From California to Michigan and beyond, we helped usher more than forty new storytellers into the wonderful world of audio. Their workshop pieces were aired at live local listening events that brought communities together for evenings of delight. Some were published on local NPR stations. We can’t wait to hear everything our 2026 cohorts make as we bring the traveling workshop to even more places (thanks, Hindenburg for sponsoring!) — including going to Moab, UT, and Bombay Beach, CA, for the first time, and Bloomington, IN, for the first time in a long time.
In 2025, we also kicked off our Science Storytelling Workshops. We started this initiative with the goal of helping to combat misinformation and distrust in science through human-centered storytelling.
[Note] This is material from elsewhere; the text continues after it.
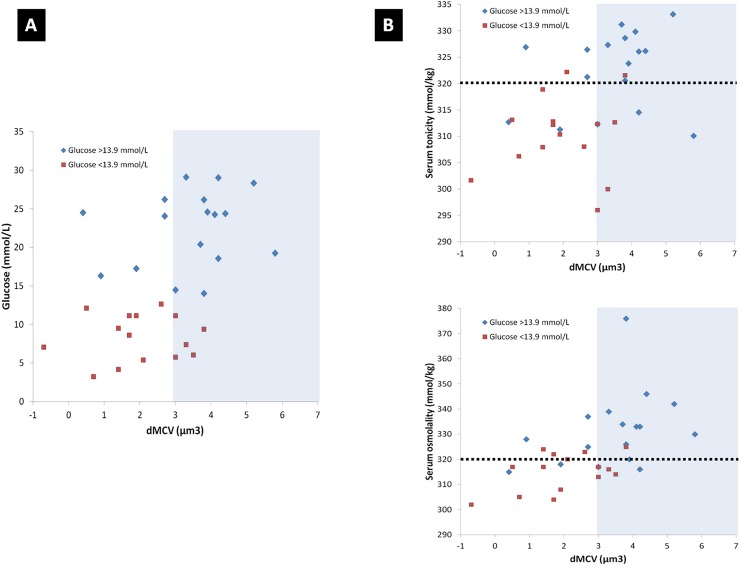
Relationships between dMCV and glucose, ST, and OsMT.Panel A–The relationship between the dMCV and serum glucose in dogs with serum glucose concentration ≥ 13.9 mmol/L (blue diamonds) or < 13.9 mmol/L (red squares) is shown. The blue shaded area indicates dMCV values above the 3 μm3 cut-off used to classify dogs with serum hypertonicity. Panel B–Relationships between dMCV and ST (top) and OsMT (bottom) in dogs classified as described in Panel A. The blue shaded area indicates dMCV values above the 3 μm3 cut-off used to classify dogs with serum hypertonicity. The black dotted line indicates the cut-off (320 mmol/kg) that represents clinically relevant elevations in ST and OsMT.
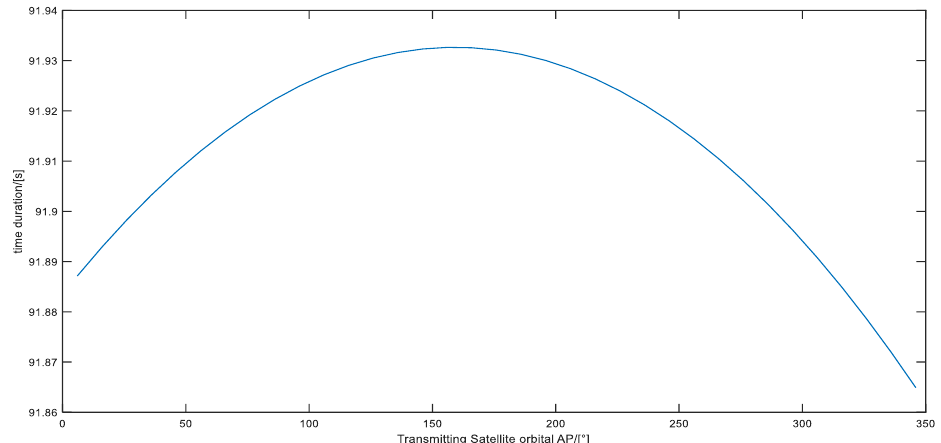
Figure 3. Variation in occultation duration with satellite inclination.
With the help of collaborators like the Woods Hole Oceanographic Institute, the Marine Biological Laboratory, the Woodwell Climate Research Center, Schmidt Sciences, and The National Academies of Sciences, Engineering, and Medicine, we trained twenty-six incredible research scientists in live storytelling and helped them shape vulnerable, first-person, human stories about themselves and their work. Below are a few pieces from our most recent workshop in Washington, D.C. that are really worth a listen:
We had a successful first summer with residents at Blue Mountain Center in the Adirondacks (and applications are open now if a free month in a beautiful place to work on a project sounds useful to you!).
Transom has deep roots in public media, and 2025 was a dark year for the industry. As sources of funding and infrastructure disappear for us and so many others across the public media ecosystem, we remain steadfast in our commitment to fostering the art of audio storytelling. We believe quite deeply that this sort of storytelling has immense power to help heal our broken world. We’re always looking for new and different avenues to educate, expand access, and connect our communities in the unique way that this craft can. This will continue in 2026, and your continued support and participation makes us feel hopeful for the future, rather than despairing. One way you can join us next year is with The Listeners — a movement to make short, hyperlocal, documentary-style portraits that help us listen to one another again.
In the new year we’ll be back with guides and other training materials to help you learn about this style of documentary. And our inboxes are open — please submit any work you’d like us to consider for publication at the link below:
Thank you so much for being a part of the Transom community. We hope you have a wonderful holiday season, and we can’t wait to continue the work in 2026.